What is Third-Party Tracking?
The practice of monitoring user behavior across multiple websites using embedded scripts, pixels, cookies, and fingerprinting techniques.
Third-party tracking is the backbone of surveillance advertising. It follows you across the web to build a profile of your interests, habits, and identity.
How It Works
- Websites embed code from tracking companies (Google, Meta, data brokers)
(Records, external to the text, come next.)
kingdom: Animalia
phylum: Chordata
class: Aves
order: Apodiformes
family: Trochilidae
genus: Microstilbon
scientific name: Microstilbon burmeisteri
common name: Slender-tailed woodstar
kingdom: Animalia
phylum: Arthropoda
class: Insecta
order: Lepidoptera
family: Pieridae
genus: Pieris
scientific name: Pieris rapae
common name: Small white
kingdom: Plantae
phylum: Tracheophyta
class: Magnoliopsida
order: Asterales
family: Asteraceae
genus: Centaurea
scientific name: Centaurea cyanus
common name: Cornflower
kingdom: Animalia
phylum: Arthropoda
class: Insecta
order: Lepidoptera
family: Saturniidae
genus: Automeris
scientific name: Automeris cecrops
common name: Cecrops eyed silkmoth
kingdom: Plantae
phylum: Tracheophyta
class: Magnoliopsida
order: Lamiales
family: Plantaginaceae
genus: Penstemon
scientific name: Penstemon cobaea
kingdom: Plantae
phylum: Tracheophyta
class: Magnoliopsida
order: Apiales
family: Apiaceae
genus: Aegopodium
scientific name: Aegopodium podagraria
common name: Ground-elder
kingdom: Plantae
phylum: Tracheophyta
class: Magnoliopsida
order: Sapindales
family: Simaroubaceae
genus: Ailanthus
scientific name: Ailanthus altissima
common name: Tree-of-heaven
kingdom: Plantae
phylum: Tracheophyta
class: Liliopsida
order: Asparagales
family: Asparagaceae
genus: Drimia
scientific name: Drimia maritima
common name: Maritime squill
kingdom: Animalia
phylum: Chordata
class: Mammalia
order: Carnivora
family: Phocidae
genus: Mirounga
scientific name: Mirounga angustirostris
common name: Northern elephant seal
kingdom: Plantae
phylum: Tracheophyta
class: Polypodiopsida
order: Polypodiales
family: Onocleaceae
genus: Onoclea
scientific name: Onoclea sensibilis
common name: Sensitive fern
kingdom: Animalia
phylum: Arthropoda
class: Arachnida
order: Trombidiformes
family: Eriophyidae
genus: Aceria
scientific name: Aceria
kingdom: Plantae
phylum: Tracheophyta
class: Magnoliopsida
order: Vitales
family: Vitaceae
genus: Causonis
- This code loads in your browser and can track you across every site that embeds it
- Tracking methods include cookies, fingerprinting, pixel tracking, and local storage
What Gets Tracked
- Every page you visit on participating sites
- How long you spend on each page
- What you click, hover over, and scroll past
- Your device, browser, and location
- Your purchases and search queries
Scale
- Google's tracking code is on ~85% of the top million websites
- Meta's pixel is on ~30% of top websites
- A single browsing session can trigger dozens of third-party trackers
Protection
- Browser: Use Brave or Firefox with strict tracking protection
- Extensions: uBlock Origin, Privacy Badger
- DNS: NextDNS or AdGuard DNS to block trackers at the network level
- VPN: Hides your IP from trackers
Related Terms
Browser Fingerprinting
A tracking technique that collects information about your browser, device, and settings to create a unique identifier. Unlike cookies, fingerprints are nearly impossible to delete and can track you across websites without your knowledge or consent.
Cookie
A small piece of data stored in your web browser by websites you visit. While cookies enable useful features like staying logged in, they're also used extensively for tracking your browsing activity across the web for advertising and analytics purposes.
Traffic Analysis
The process of examining patterns in communication metadata—who talks to whom, when, how often, and how much—to extract intelligence without accessing content. Even encrypted communications leak metadata that can reveal sensitive information.